Last year the True North conference sparked a conversation about tech’s role in making the world a better place for everyone. This year, we’re continuing the conversation at True North 2019, taking place on June 19-20 in Waterloo Region. Throughout two days and three packed content tracks, more than 70 global speakers will offer their insights.
While Waterloo Region is only a 100-kilometere drive from downtown Toronto, the 401 can sometimes make it seem… further. So why make the trip? Here’s what some Torontonians had to say about why they’re returning this year.
Valkerie founder and CEO Sarah Stockdale is most excited hear from Kara Swisher. “I’ve followed her career and I love how she speaks the truth about tech in a voice that doesn’t waver. We need more of her clear-eyed skepticism and honesty without buzzwords,” said Stockdale.
Marsha Druker, founder and director of Fuckup Nights Toronto, is most excited about the Living Digital track, which looks at the way technology is altering every aspect of our lives: our homes, commute, work, health, and our relationships with each other and the planet. “I’m really looking forward to hearing Sir Tim Berners-Lee, inventor of the World Wide Web, share his thoughts on the future of the Internet and the impact on privacy and mental health.”
Other attendees are interested in the Building Bridges, Not Walls track, which examines how tech can better connect people, communities and countries so they can thrive in the digital age. “To me, ‘tech for good’ means seeing technology through the lens of humanity,” said Avery Swartz, founder of Camp Tech. “Being honest about both the potential and limitations of what we build, who builds it, who we’re building for and how it will be used.”
Building diversity and inclusion into our companies is also key – and there’s a need for it to be more than just lip service. “‘Tech for good’ means that we include people of all backgrounds and genders in building the products that will shape their future,” added Sarah. “It means we care above and beyond platitudes and ‘community standards,’ and build for a better humanity, not just a lucrative acquisition.”

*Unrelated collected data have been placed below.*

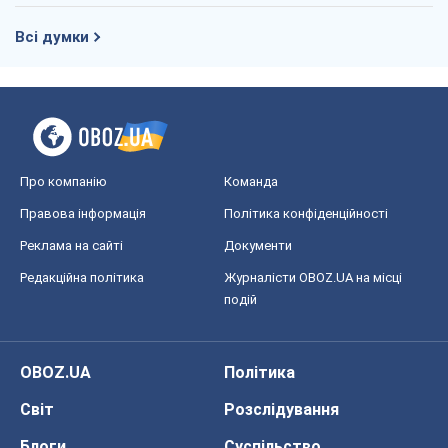
Всі думки
Про компанію
Команда
Правова інформація
Політика конфіденційності
Реклама на сайті
Документи
Редакційна політика
Журналісти OBOZ.UA на місці
подій
OBOZ.UA
Політика
Світ
Розслідування
Блоги
Суспільство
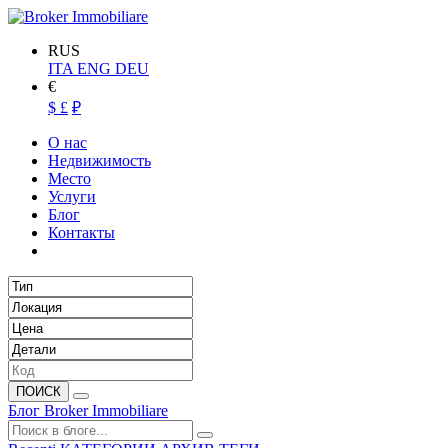
RUS
ITA
ENG
DEU
€
$
£
₽
О нас
Недвижимость
Место
Услуги
Блог
Контакты
ПОИСК
Блог Broker Immobiliare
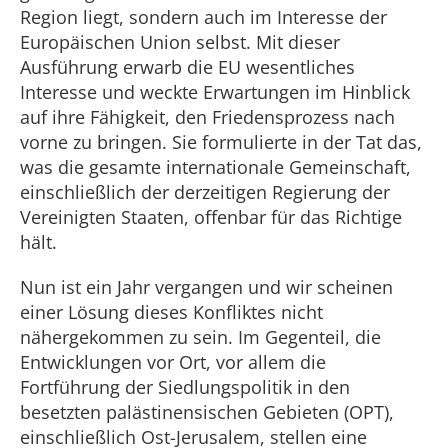
Region liegt, sondern auch im Interesse der
Europäischen Union selbst. Mit dieser
Ausführung erwarb die EU wesentliches
Interesse und weckte Erwartungen im Hinblick
auf ihre Fähigkeit, den Friedensprozess nach
vorne zu bringen. Sie formulierte in der Tat das,
was die gesamte internationale Gemeinschaft,
einschließlich der derzeitigen Regierung der
Vereinigten Staaten, offenbar für das Richtige
hält.
Nun ist ein Jahr vergangen und wir scheinen
einer Lösung dieses Konfliktes nicht
nähergekommen zu sein. Im Gegenteil, die
Entwicklungen vor Ort, vor allem die
Fortführung der Siedlungspolitik in den
besetzten palästinensischen Gebieten (OPT),
einschließlich Ost-Jerusalem, stellen eine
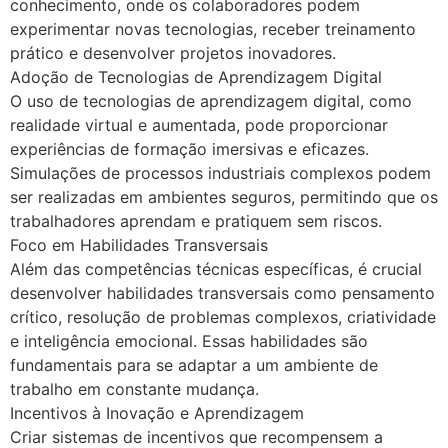
conhecimento, onde os colaboradores podem
experimentar novas tecnologias, receber treinamento
prático e desenvolver projetos inovadores.
Adoção de Tecnologias de Aprendizagem Digital
O uso de tecnologias de aprendizagem digital, como
realidade virtual e aumentada, pode proporcionar
experiências de formação imersivas e eficazes.
Simulações de processos industriais complexos podem
ser realizadas em ambientes seguros, permitindo que os
trabalhadores aprendam e pratiquem sem riscos.
Foco em Habilidades Transversais
Além das competências técnicas específicas, é crucial
desenvolver habilidades transversais como pensamento
crítico, resolução de problemas complexos, criatividade
e inteligência emocional. Essas habilidades são
fundamentais para se adaptar a um ambiente de
trabalho em constante mudança.
Incentivos à Inovação e Aprendizagem
Criar sistemas de incentivos que recompensem a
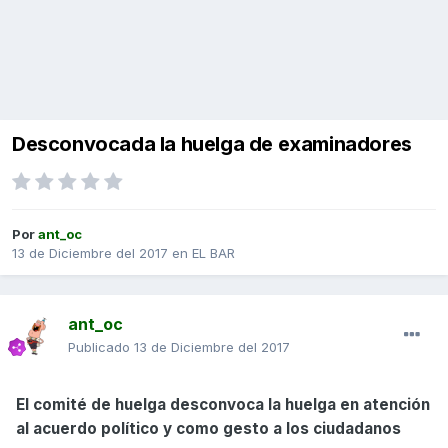
Desconvocada la huelga de examinadores
Por
ant_oc
13 de Diciembre del 2017
en
EL BAR
ant_oc
Publicado
13 de Diciembre del 2017
El comité de huelga desconvoca la huelga en atención
al acuerdo político y como gesto a los ciudadanos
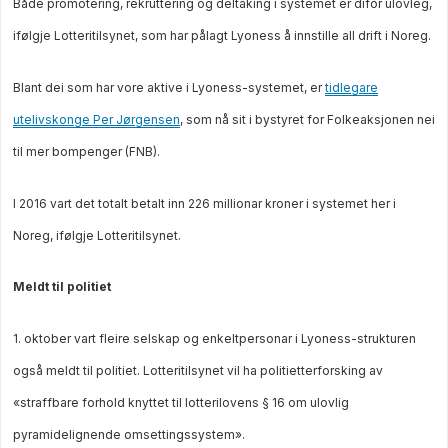
Både promotering, rekruttering og deltaking i systemet er difor ulovleg,
ifølgje Lotteritilsynet, som har pålagt Lyoness å innstille all drift i Noreg.
Blant dei som har vore aktive i Lyoness-systemet, er
tidlegare
utelivskonge Per Jørgensen
, som nå sit i bystyret for Folkeaksjonen nei
til mer bompenger (FNB).
I 2016 vart det totalt betalt inn 226 millionar kroner i systemet her i
Noreg, ifølgje Lotteritilsynet.
Meldt til politiet
1. oktober vart fleire selskap og enkeltpersonar i Lyoness-strukturen
også meldt til politiet. Lotteritilsynet vil ha politietterforsking av
«straffbare forhold knyttet til lotterilovens § 16 om ulovlig
pyramidelignende omsettingssystem».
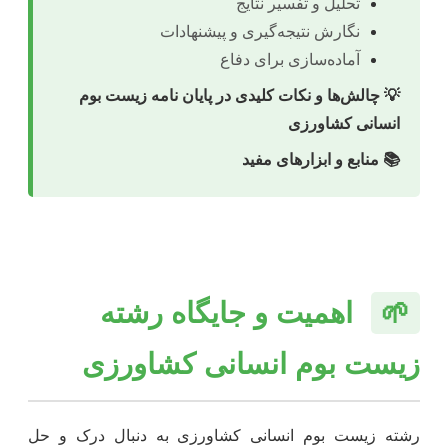
تحلیل و تفسیر نتایج
نگارش نتیجه‌گیری و پیشنهادات
آماده‌سازی برای دفاع
💡 چالش‌ها و نکات کلیدی در پایان نامه زیست بوم
انسانی کشاورزی
📚 منابع و ابزارهای مفید
🌱
اهمیت و جایگاه رشته
زیست بوم انسانی کشاورزی
رشته زیست بوم انسانی کشاورزی به دنبال درک و حل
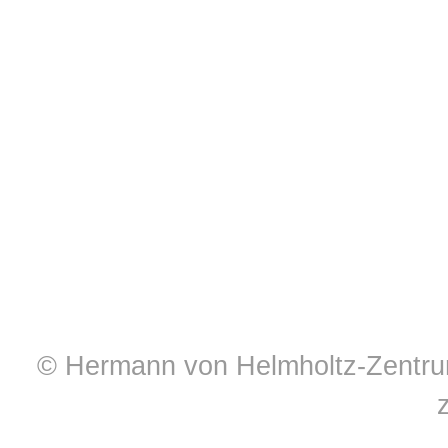
© Hermann von Helmholtz-Zentrum 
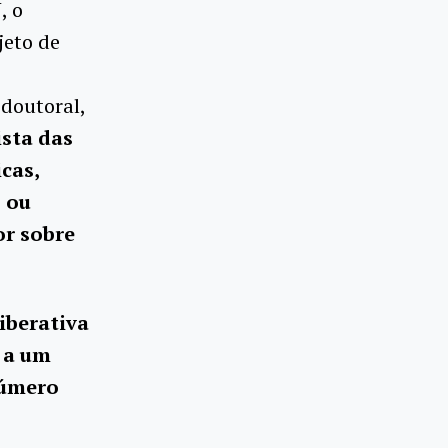
, o
jeto de
doutoral,
ista das
icas,
s ou
or sobre
iberativa
 a um
número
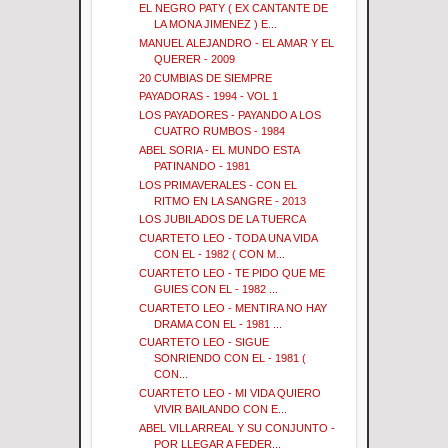
EL NEGRO PATY ( EX CANTANTE DE
LA MONA JIMENEZ ) E...
MANUEL ALEJANDRO - EL AMAR Y EL
QUERER - 2009
20 CUMBIAS DE SIEMPRE
PAYADORAS - 1994 - VOL 1
LOS PAYADORES - PAYANDO A LOS
CUATRO RUMBOS - 1984
ABEL SORIA - EL MUNDO ESTA
PATINANDO - 1981
LOS PRIMAVERALES - CON EL
RITMO EN LA SANGRE - 2013
LOS JUBILADOS DE LA TUERCA
CUARTETO LEO - TODA UNA VIDA
CON EL - 1982 ( CON M...
CUARTETO LEO - TE PIDO QUE ME
GUIES CON EL - 1982 ...
CUARTETO LEO - MENTIRA NO HAY
DRAMA CON EL - 1981 ...
CUARTETO LEO - SIGUE
SONRIENDO CON EL - 1981 (
CON...
CUARTETO LEO - MI VIDA QUIERO
VIVIR BAILANDO CON E...
ABEL VILLARREAL Y SU CONJUNTO -
POR LLEGAR A FEDER...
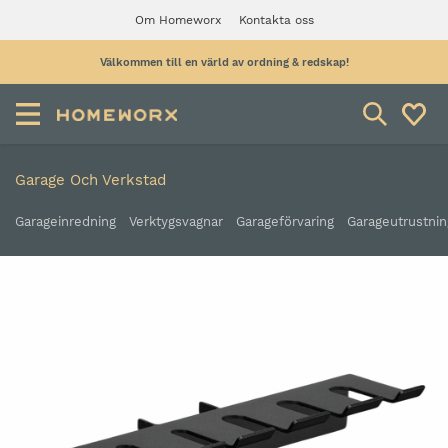
Om Homeworx
Kontakta oss
Välkommen till en värld av ordning & redskap!
Garage Och Verkstad
Garageinredning
Verktygsvagnar
Garageförvaring
Garageutrustnin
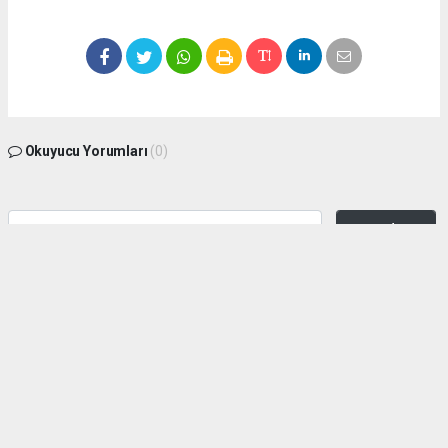
Okuyucu Yorumları
(0)
Gönder
Yorum yazarak Topluluk Kuralları’nı kabul etmiş bulunuyor ve zeytinburnuhaber.org
sitesine yaptığınız yorumunuzla ilgili doğrudan veya dolaylı tüm sorumluluğu tek
başınıza üstleniyorsunuz. Yazılan tüm yorumlardan site yönetimi hiçbir şekilde
sorumlu tutulamaz.
haber paketi
haber scripti
haber yazılımı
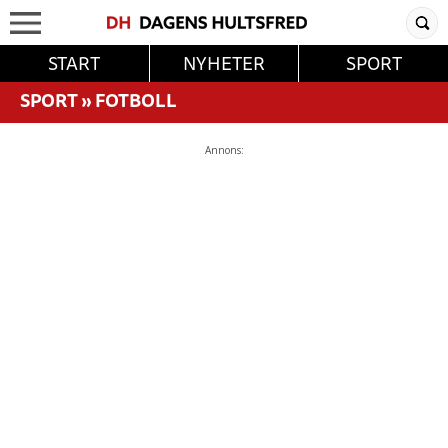
START
NYHETER
SPORT
SPORT
»
FOTBOLL
Annons:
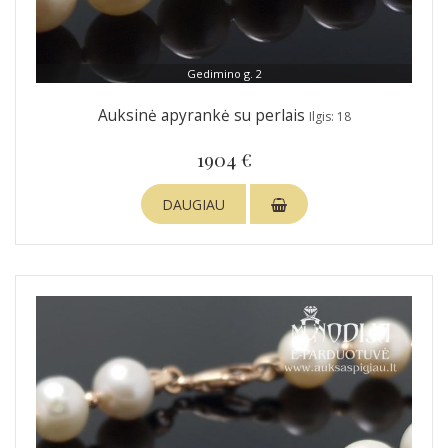
Gedimino g. 2
Auksinė apyrankė su perlais
Ilgis: 18
1904 €
DAUGIAU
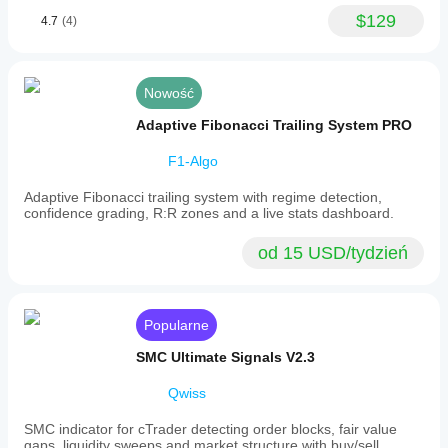
market
$129
4.7
(4)
checks
feel
quicker
during
busy
Nowość
review
sessions.
Adaptive Fibonacci Trailing System PRO
F1-Algo
Adaptive Fibonacci trailing system with regime detection,
confidence grading, R:R zones and a live stats dashboard.
od 15 USD/tydzień
Popularne
SMC Ultimate Signals V2.3
Qwiss
SMC indicator for cTrader detecting order blocks, fair value
gaps, liquidity sweeps and market structure with buy/sell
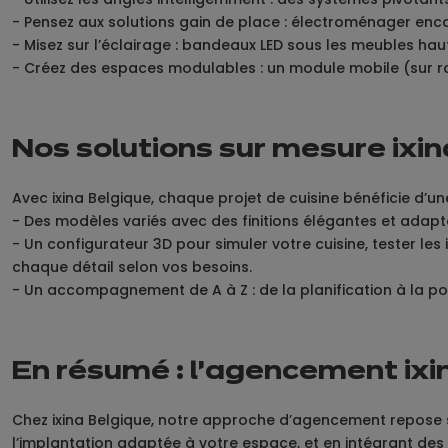
- Pensez aux solutions gain de place : électroménager encas
- Misez sur l’éclairage : bandeaux LED sous les meubles haut
- Créez des espaces modulables : un module mobile (sur 
Nos solutions sur mesure ixi
Avec ixina Belgique, chaque projet de cuisine bénéficie d’u
- Des modèles variés avec des finitions élégantes et adapté
- Un configurateur 3D pour simuler votre cuisine, tester les i
chaque détail selon vos besoins.
- Un accompagnement de A à Z : de la planification à la pos
En résumé : l’agencement ixin
Chez ixina Belgique, notre approche d’agencement repose sur t
l’implantation adaptée à votre espace, et en intégrant de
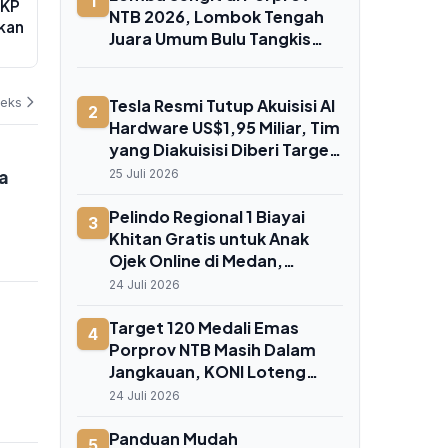
1
PKP
Triliun, Dana Segar Rp 54 Triliun
Harga BBM d
NTB 2026, Lombok Tengah
kan
Siap Biayai Ekspansi 5G dan AI
Bukti Efekti
Juara Umum Bulu Tangkis
Prabowo
04 Agustus 2026
02 Agustus 202
dengan 3 Emas dan 4 Perak
deks
Tesla Resmi Tutup Akuisisi AI
2
Hardware US$1,95 Miliar, Tim
yang Diakuisisi Diberi Target
"Tidak Mungkin"
a
25 Juli 2026
Pelindo Regional 1 Biayai
3
Khitan Gratis untuk Anak
Ojek Online di Medan,
Bentuk Peringatan Hari Anak
24 Juli 2026
Nasional
Target 120 Medali Emas
4
Porprov NTB Masih Dalam
Jangkauan, KONI Loteng
Siapkan Bonus Rp 25 Juta per
24 Juli 2026
Atlet
Panduan Mudah
5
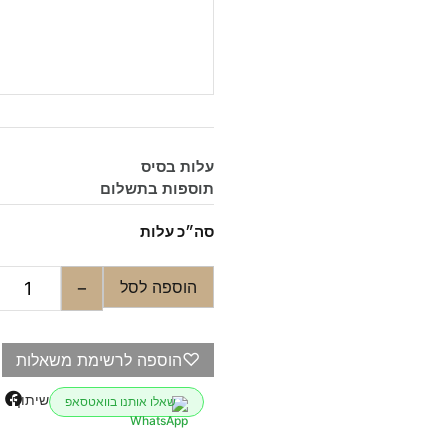
עלות בסיס
תוספות בתשלום
סה״כ עלות
הוספה לסל
−
♡
הוספה לרשימת משאלות
שיתוף
שאלו אותנו בוואטסאפ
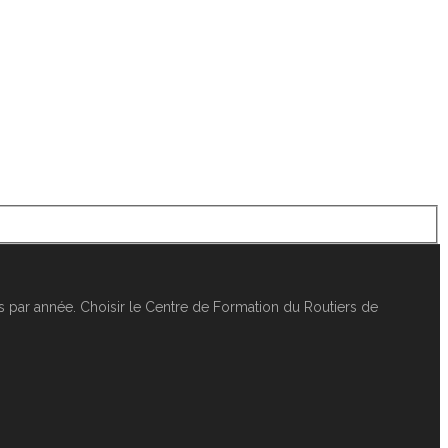
 par année. Choisir le Centre de Formation du Routiers de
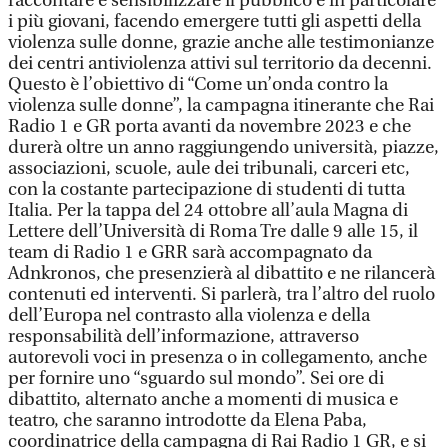
raccontare e sensibilizzare il pubblico e in particolare
i più giovani, facendo emergere tutti gli aspetti della
violenza sulle donne, grazie anche alle testimonianze
dei centri antiviolenza attivi sul territorio da decenni.
Questo è l’obiettivo di “Come un’onda contro la
violenza sulle donne”, la campagna itinerante che Rai
Radio 1 e GR porta avanti da novembre 2023 e che
durerà oltre un anno raggiungendo università, piazze,
associazioni, scuole, aule dei tribunali, carceri etc,
con la costante partecipazione di studenti di tutta
Italia. Per la tappa del 24 ottobre all’aula Magna di
Lettere dell’Università di Roma Tre dalle 9 alle 15, il
team di Radio 1 e GRR sarà accompagnato da
Adnkronos, che presenzierà al dibattito e ne rilancerà
contenuti ed interventi. Si parlerà, tra l’altro del ruolo
dell’Europa nel contrasto alla violenza e della
responsabilità dell’informazione, attraverso
autorevoli voci in presenza o in collegamento, anche
per fornire uno “sguardo sul mondo”. Sei ore di
dibattito, alternato anche a momenti di musica e
teatro, che saranno introdotte da Elena Paba,
coordinatrice della campagna di Rai Radio 1 GR, e si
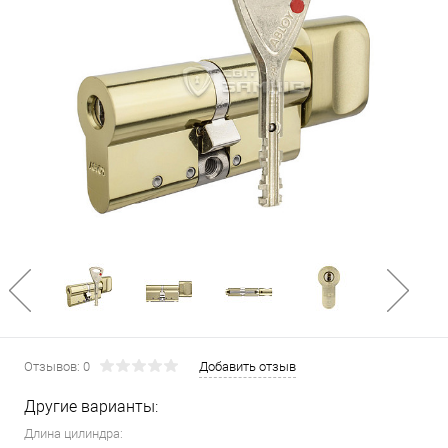
Отзывов: 0
Добавить отзыв
Другие варианты:
Длина цилиндра:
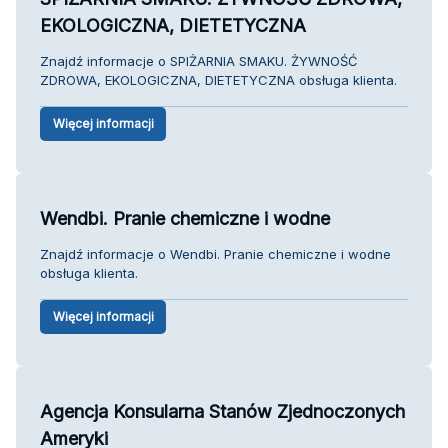
EKOLOGICZNA, DIETETYCZNA
Znajdź informacje o SPIŻARNIA SMAKU. ŻYWNOŚĆ
ZDROWA, EKOLOGICZNA, DIETETYCZNA obsługa klienta.
Więcej informacji
Wendbi. Pranie chemiczne i wodne
Znajdź informacje o Wendbi. Pranie chemiczne i wodne
obsługa klienta.
Więcej informacji
Agencja Konsularna Stanów Zjednoczonych
Ameryki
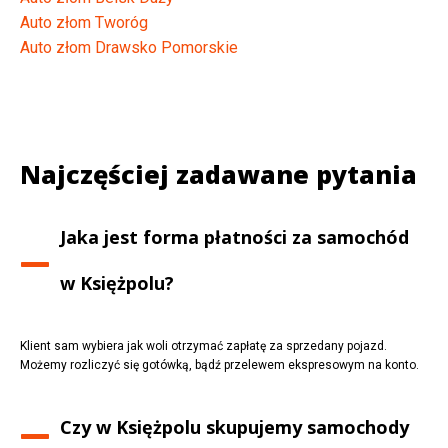
Auto złom Tworóg
Auto złom Drawsko Pomorskie
Najczęściej zadawane pytania
Jaka jest forma płatności za samochód
w
Księżpolu
?
Klient sam wybiera jak woli otrzymać zapłatę za sprzedany pojazd.
Możemy rozliczyć się gotówką, bądź przelewem ekspresowym na konto.
Czy w
Księżpolu
skupujemy samochody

“Waterloo is an awesome city!” said Sarah [Ed. note: We did not bribe her]. “I went to school there, and I love coming back to visit. It’s a great balance of talent and community, and the perfect place to host a conference like this.”
Marsha also says she’s “blown away” by the sense of community in the region. “The startup landscape has something for everyone: new and established companies with a local and international workforce.”
“This sounds kind of obvious,” added Avery, “but Waterloo Region is its own place, with its own culture. It’s not an extension of Toronto. True North is a great opportunity to spend a few days in the area, getting to know what’s different.”
The conference doesn’t end at 5:00 p.m., either. Stay overnight and take to the streets to check out some of the more than 50 events happening during the True North Festival – including concerts with Great Lake Swimmers and DJ Frank Walker, pub crawls, outdoor yoga and interactive art displays.